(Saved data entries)
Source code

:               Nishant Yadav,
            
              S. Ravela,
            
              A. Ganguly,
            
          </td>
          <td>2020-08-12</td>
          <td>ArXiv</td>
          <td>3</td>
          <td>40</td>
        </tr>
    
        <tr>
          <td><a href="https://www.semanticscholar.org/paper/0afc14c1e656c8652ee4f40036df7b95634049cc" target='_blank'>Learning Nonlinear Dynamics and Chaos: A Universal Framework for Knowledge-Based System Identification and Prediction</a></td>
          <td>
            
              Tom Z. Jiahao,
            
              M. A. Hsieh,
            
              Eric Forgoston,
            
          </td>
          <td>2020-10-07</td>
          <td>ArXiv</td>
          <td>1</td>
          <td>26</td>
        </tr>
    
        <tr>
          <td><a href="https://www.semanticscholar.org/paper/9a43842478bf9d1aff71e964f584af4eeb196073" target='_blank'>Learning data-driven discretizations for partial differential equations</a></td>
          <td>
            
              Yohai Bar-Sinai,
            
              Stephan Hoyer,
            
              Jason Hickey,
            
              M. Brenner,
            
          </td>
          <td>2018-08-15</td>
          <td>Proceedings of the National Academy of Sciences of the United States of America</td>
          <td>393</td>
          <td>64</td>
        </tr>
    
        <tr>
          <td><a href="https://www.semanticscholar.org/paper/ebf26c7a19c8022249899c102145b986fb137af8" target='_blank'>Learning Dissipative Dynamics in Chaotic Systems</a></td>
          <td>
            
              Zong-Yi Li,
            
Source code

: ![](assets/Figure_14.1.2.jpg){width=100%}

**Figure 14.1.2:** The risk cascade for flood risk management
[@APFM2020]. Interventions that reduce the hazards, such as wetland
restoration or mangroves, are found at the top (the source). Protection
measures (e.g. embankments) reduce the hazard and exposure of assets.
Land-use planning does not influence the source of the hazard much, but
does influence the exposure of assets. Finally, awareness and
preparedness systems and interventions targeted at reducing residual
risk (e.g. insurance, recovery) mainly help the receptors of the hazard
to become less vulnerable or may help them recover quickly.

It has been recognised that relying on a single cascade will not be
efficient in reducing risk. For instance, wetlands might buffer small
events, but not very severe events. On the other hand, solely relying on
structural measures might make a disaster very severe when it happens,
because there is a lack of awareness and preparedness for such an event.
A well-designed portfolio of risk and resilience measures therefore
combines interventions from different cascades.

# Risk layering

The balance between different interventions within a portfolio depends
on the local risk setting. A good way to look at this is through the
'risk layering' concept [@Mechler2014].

▶ [WHAT IS NEEDED]
Extract every line of the records above that contains the word "severe".

▶ [ANSWER TO THIS PROBLEM]
events, but not very severe events. On the other hand, solely relying on
structural measures might make a disaster very severe when it happens,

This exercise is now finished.